SANTÉ

[DROGUE] Tramadol: la jeunesse africaine en danger

Le Tramadol est un puissant opioïde compris dans des comprimés anti-douleur, non régulés et peu coûteux, est sur-utilisé par la jeunesse africaine.

Le Tramadol accessible à tous

La difficulté avec cet opioïde, c’est qu’il n’est pas considéré comme une drogue en tant que tel et se vend en pharmacie à dose de 50 milligrammes sur ordonnance pour soulager les grandes douleurs. Malheureusement, il est aujourd’hui utilisé à des fins toxicomaniaques sur le marché noir.

Bien qu’il n’existe pas de chiffre exacte sur la consommation de Tramadol, plusieurs saisies témoignent de l’importance de leur circulation ces dernières années. Entre février et octobre 2012, 24 conteneurs transportant près de 130 tonnes de ce produit ont été interceptés au Bénin, au Ghana, au Sénégal et au Togo. Cependant, la tendance s’élargit peu à peu à l’ensemble du continent.

Tramadol la jeunesse africaine en danger

Niger

En janvier 2016, la police nigérienne découvrait 7 millions de comprimés, une prise record dans un pays considéré comme la principale destination des comprimés déchargés, selon l’Institut français des relations internationales.

Côte d’Ivoire

En 2017, 26 kg de Tramadol ont été saisis à Abidjan. « Pour le premier semestre 2018, nous avons déjà saisi, une quarantaine de tonnes Tramadol à Abidjan » a déclaré le Général de police.

Nigeria

En janvier 2018, une énième saisie record a été effectuée par les autorités au port de Lagos, au Nigeria. Six conteneurs remplis de Tramadol, dont la vente est pourtant limitée à de faibles dosages et contrôlée, ont été saisis, confirmant les craintes sur l’ampleur du phénomène.

Cameroun

Mercredi 5 septembre dernier, les Douanes camerounaises ont intercepté 500kg de Tramadol à l’aéroport de Douala, une prise record. Dix-huit paquets, soit neuf mille boîtes de cent comprimés chacune, en un seul colis adressé à « Green Pharma ». Aucune autre indication sur le destinataire, et encore moins de son expéditeur.
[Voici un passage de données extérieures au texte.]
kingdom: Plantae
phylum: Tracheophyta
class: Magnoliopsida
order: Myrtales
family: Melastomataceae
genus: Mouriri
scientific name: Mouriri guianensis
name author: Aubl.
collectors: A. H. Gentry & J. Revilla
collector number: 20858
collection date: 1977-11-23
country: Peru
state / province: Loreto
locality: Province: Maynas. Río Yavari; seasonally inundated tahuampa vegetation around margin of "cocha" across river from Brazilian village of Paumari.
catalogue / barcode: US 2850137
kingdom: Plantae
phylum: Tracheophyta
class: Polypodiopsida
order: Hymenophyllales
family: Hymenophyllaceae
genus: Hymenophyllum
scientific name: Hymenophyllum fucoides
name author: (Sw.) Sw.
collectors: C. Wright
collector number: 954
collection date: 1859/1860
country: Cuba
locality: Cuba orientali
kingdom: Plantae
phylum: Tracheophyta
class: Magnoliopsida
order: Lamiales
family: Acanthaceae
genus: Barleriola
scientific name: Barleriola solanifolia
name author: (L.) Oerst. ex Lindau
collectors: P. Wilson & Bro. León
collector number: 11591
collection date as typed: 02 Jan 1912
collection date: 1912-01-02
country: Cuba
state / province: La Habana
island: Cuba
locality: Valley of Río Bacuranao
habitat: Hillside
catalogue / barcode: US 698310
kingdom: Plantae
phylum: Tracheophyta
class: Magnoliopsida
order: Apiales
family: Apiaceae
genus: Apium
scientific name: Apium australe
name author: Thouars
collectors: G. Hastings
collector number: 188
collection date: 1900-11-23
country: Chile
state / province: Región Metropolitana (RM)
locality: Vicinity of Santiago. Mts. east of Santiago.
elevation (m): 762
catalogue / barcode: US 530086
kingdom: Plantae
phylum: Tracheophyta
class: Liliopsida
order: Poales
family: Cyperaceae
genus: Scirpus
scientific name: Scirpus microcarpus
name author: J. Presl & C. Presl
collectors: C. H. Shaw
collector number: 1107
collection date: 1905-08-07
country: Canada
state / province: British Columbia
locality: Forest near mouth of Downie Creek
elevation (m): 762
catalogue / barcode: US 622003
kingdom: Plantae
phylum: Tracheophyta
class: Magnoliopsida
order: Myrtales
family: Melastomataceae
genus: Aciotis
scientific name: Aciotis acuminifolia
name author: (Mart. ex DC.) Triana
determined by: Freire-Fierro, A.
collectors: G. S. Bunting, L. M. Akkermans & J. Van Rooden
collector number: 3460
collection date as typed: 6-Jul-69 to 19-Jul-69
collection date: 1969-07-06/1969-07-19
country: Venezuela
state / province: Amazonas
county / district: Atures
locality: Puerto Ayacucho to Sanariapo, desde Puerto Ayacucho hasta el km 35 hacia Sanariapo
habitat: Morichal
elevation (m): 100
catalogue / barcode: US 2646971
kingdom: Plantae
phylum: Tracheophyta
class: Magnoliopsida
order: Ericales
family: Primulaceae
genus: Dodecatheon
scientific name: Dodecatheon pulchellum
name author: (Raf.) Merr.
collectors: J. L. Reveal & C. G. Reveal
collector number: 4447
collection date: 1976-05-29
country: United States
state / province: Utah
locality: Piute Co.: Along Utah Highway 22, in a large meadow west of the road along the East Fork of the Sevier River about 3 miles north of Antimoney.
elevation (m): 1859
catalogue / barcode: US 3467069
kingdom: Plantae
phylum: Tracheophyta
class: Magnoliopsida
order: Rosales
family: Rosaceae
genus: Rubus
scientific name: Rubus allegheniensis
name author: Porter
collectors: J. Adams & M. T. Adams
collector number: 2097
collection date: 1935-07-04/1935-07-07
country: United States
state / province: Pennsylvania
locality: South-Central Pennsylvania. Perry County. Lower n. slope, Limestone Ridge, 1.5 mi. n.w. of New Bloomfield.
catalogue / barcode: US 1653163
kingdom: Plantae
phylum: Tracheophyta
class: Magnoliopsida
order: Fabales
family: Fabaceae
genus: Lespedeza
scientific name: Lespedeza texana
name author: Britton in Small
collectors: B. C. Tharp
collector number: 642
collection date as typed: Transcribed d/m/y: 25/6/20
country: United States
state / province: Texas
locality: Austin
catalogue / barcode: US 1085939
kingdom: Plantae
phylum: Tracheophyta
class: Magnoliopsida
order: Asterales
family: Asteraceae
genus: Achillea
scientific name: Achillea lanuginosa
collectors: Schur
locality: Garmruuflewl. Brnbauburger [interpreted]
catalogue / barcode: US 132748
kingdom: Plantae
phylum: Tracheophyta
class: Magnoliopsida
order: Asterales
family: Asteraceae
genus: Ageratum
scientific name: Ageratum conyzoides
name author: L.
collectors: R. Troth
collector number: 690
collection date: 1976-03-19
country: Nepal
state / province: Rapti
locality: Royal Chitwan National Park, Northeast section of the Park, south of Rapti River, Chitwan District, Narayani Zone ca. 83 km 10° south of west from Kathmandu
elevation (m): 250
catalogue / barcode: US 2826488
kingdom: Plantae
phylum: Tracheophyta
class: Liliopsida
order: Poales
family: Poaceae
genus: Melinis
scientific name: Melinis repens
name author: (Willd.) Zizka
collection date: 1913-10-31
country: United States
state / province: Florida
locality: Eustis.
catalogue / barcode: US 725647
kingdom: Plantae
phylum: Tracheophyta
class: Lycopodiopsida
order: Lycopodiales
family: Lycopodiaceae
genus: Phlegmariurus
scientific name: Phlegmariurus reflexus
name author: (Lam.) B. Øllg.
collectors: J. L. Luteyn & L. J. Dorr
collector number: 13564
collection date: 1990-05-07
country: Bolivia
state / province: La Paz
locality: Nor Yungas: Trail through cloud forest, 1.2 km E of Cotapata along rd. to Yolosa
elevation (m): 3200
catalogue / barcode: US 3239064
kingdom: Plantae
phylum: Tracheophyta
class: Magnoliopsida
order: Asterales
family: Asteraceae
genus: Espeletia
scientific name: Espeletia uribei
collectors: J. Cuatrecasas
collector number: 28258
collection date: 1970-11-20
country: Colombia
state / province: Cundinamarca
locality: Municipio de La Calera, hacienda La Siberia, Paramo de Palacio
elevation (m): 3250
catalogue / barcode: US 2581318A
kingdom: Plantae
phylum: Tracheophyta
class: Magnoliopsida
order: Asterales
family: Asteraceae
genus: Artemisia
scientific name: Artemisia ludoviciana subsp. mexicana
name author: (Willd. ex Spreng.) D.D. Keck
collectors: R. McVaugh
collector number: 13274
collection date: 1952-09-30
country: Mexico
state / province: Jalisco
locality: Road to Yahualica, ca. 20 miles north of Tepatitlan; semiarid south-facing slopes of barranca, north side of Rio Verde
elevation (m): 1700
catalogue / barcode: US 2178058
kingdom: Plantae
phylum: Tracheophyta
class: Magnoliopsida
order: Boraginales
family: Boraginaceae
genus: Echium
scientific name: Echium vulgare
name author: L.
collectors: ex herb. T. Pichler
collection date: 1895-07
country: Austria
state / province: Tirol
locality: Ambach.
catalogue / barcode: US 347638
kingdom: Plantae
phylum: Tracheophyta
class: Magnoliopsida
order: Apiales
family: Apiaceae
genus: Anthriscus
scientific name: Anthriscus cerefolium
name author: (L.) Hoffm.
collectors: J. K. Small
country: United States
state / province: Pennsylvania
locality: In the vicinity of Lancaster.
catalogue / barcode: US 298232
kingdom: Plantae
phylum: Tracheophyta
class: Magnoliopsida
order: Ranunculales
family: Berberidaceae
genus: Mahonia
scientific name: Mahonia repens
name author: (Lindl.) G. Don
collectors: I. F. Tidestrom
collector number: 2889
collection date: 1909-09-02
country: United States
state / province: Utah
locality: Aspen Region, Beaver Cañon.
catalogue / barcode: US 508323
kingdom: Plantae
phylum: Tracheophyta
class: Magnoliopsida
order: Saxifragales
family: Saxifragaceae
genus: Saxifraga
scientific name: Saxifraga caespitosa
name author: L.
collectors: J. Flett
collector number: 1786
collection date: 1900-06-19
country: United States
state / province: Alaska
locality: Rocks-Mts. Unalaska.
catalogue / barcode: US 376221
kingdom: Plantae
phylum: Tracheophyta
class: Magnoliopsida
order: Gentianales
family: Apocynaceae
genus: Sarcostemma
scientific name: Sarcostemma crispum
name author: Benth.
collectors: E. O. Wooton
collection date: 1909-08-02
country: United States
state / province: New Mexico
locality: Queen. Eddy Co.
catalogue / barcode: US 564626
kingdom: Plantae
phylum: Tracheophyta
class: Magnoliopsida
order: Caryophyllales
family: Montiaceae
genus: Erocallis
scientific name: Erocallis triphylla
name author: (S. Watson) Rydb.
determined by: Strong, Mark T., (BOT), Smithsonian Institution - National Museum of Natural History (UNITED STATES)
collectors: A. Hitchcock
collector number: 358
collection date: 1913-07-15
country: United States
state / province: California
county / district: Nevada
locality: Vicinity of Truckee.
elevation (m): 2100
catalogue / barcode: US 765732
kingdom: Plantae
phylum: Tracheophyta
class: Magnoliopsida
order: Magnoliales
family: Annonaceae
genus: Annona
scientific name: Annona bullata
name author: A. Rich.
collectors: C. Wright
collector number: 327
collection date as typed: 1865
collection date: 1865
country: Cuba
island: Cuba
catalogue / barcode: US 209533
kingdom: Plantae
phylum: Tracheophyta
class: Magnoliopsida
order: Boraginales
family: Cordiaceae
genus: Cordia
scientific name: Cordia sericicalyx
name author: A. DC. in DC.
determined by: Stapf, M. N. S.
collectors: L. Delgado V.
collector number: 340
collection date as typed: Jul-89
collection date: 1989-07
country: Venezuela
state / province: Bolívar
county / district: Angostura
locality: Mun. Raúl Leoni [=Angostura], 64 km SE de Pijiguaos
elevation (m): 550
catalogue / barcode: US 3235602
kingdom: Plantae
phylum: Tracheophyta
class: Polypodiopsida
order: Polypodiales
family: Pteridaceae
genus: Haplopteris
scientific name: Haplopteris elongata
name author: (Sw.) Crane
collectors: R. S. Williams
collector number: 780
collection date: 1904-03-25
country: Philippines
La marchandise est arrivée à bord d’un vol en provenance de Mumbai en Inde, et devait être réceptionnée à la capitale économique du Cameroun.

Gabon

Le kobolo, mot d’argot venu des quartiers populaires de Libreville, désigne en fait l’usage du Tramadol. Il est surnommée également « bébé rose », « petit rouge », ou « kéméka » (correspondant à toute la panoplie des médicaments type Tramadol), la pilule se vend entre 250 et 500 FCFA (0,40 et 0,80 euros) dans les rues de Libreville.

« Ça commence dès la sixième, dès 12-13 ans, on voit les enfants littéralement changer de peau, devenir agressifs et violents sous les effets de ce kobolo, qu’on trouve régulièrement en fouillant dans les cartables. Le pire c’est que les élèves ne font pas que consommer, ils vendent », raconte une femme.

La cocaïne du pauvre

D’après les médecins, le Tramadol, appelé aussi « la cocaïne du pauvre », agit directement sur le cerveau. Il apporte une sensation de bien-être par la sécrétion de la dopamine, l’hormone du plaisir. Mélangé à de l’alcool, il désinhibe les jeunes consommateurs qui s’adonnent à des conduites à risque. « Plus de douleur », « perte de capacité de raisonnement » ou encore « sentiment d’invincibilité », autant d’effets secondaires qui ont mené plusieurs jeunes à l’overdose.

L’une des principales causes du « phénomène Tramadol » est la facilité pour s’en procurer. En 2016 déjà, l’agence anti-drogue du Nigeria affirmait que dans les Etats du Nord du pays, 7 garçons sur 10 abuseraient de Tramadol et de médicaments similaires.